• **WORK REQUIRED**
The required output is an exact copy of the lines from the one containing "right_click(394, 812)" through the end of the entries below, with pictures removed.
[[ RECORDS FOR THIS TASK open ]]
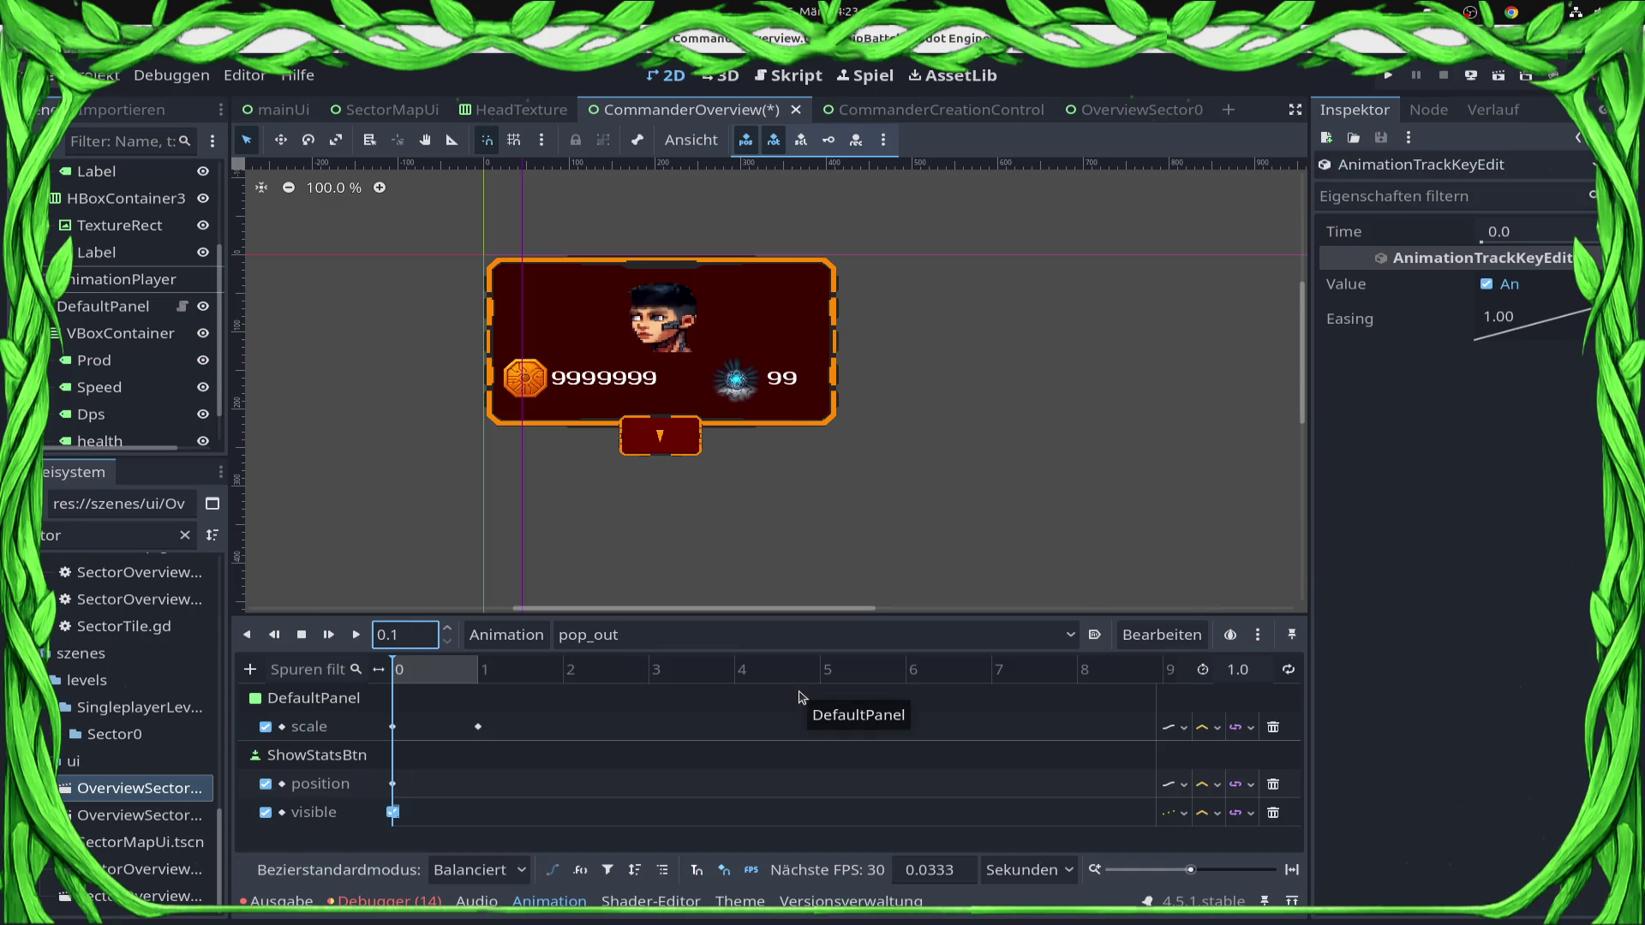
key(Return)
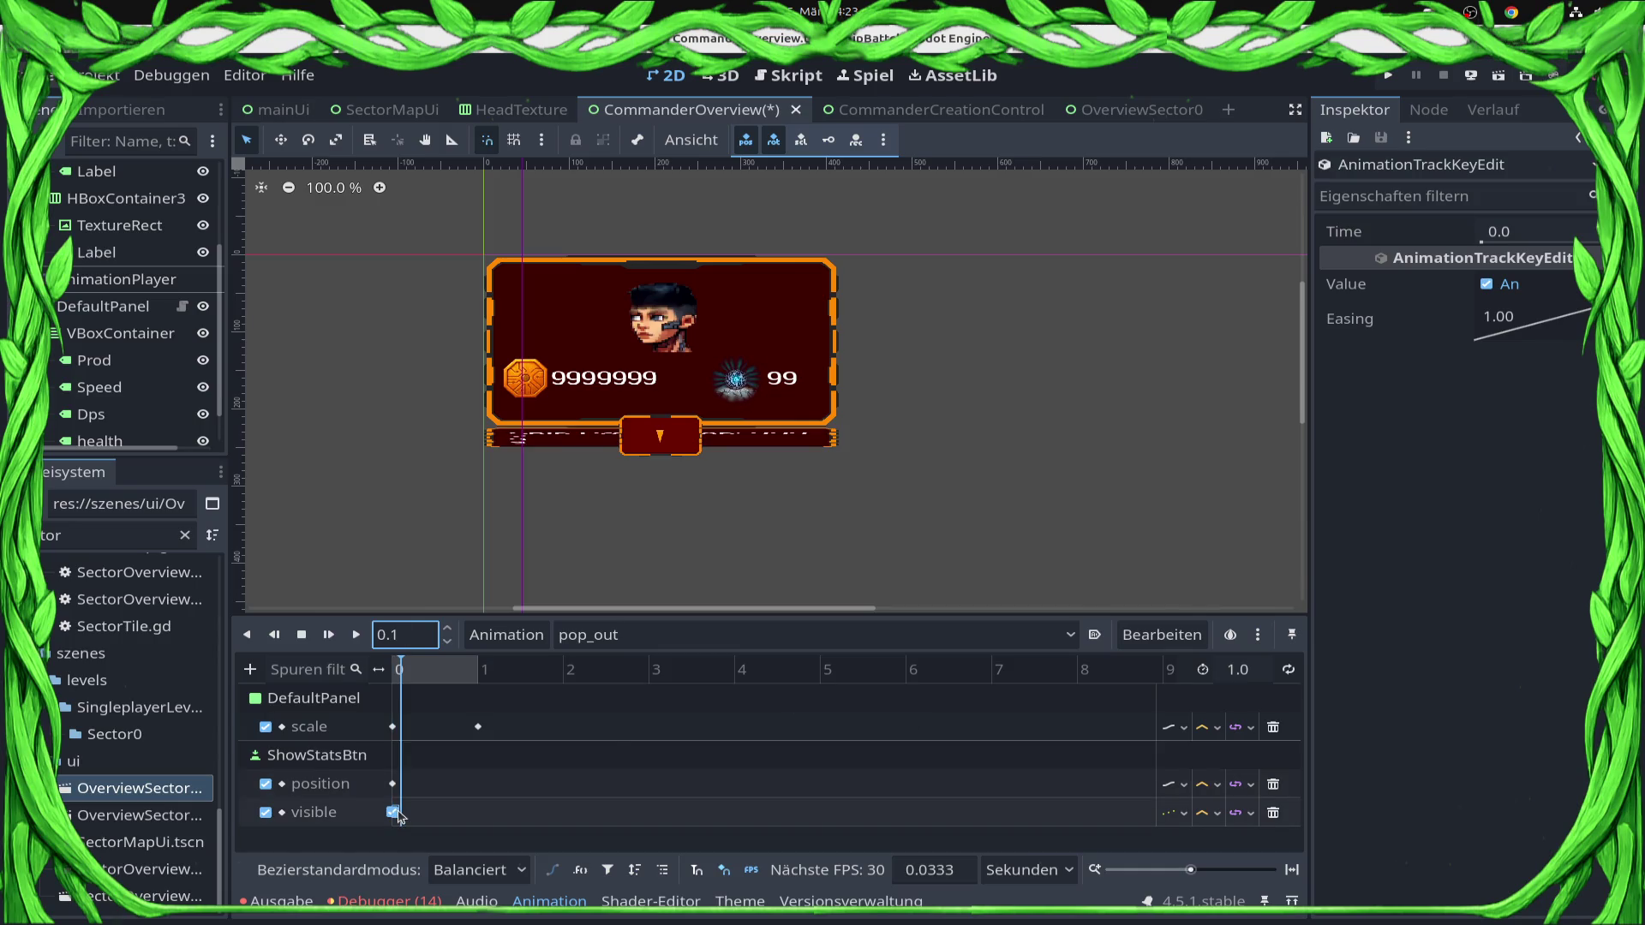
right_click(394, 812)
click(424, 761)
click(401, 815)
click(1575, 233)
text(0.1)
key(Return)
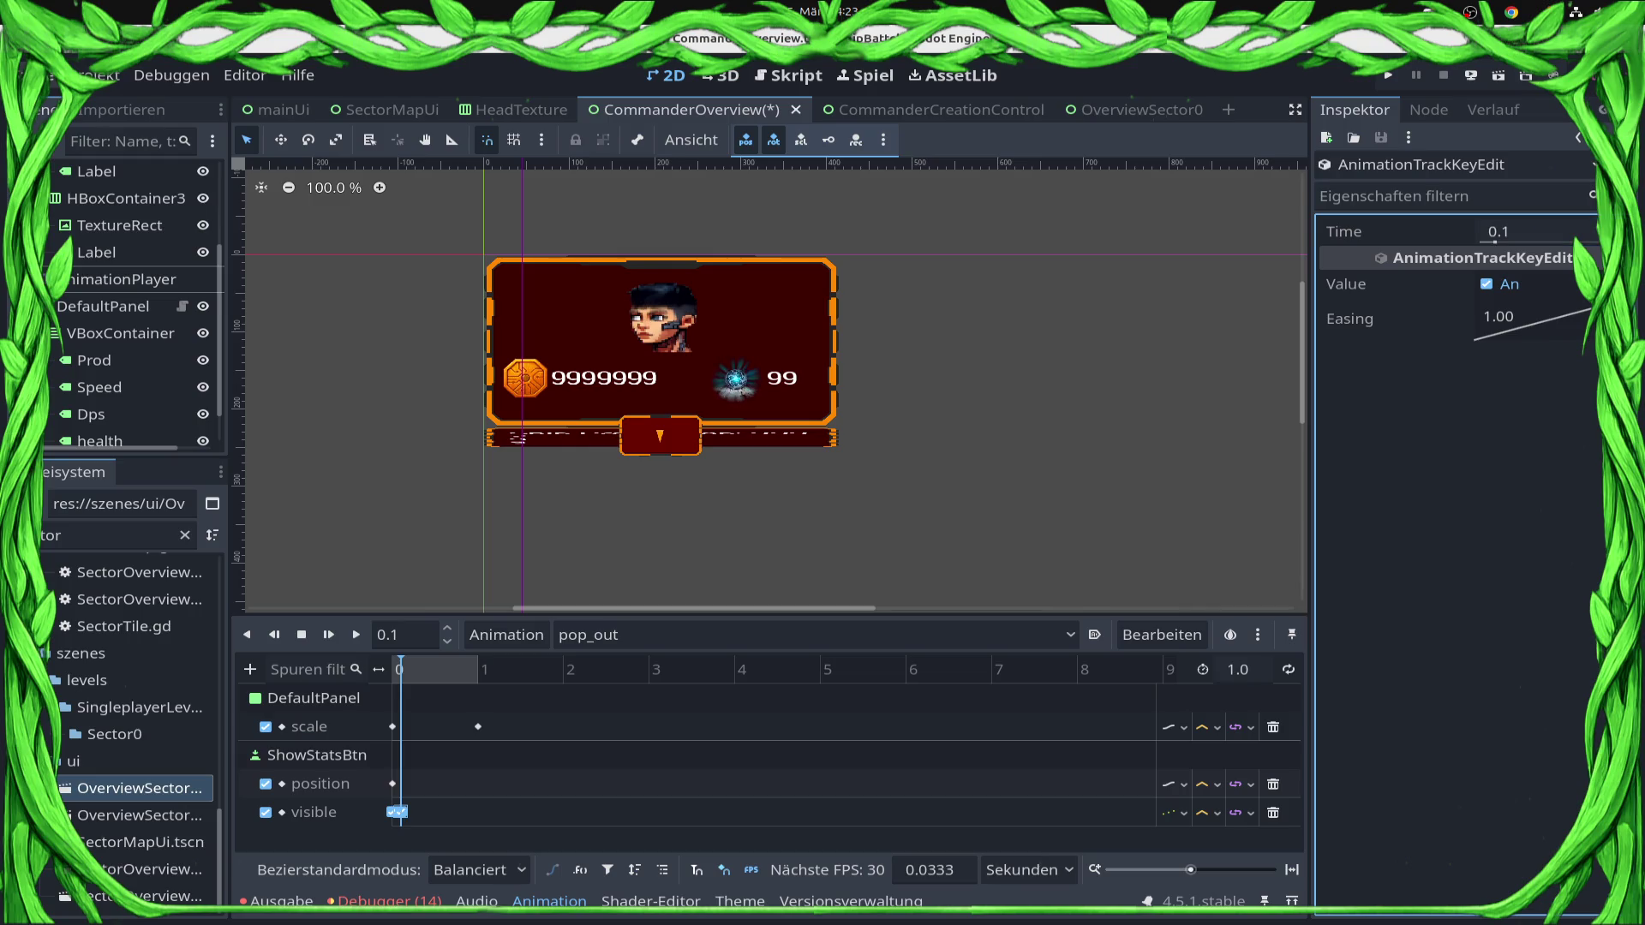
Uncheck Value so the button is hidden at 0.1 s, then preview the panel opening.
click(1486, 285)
[[ RECORDS FOR THIS TASK closed ]]
• **WRITTEN RESPONSE**
right_click(394, 812)
click(424, 761)
click(401, 815)
click(1575, 233)
text(0.1)
key(Return)
Uncheck Value so the button is hidden at 0.1 s, then preview the panel opening.
click(1486, 285)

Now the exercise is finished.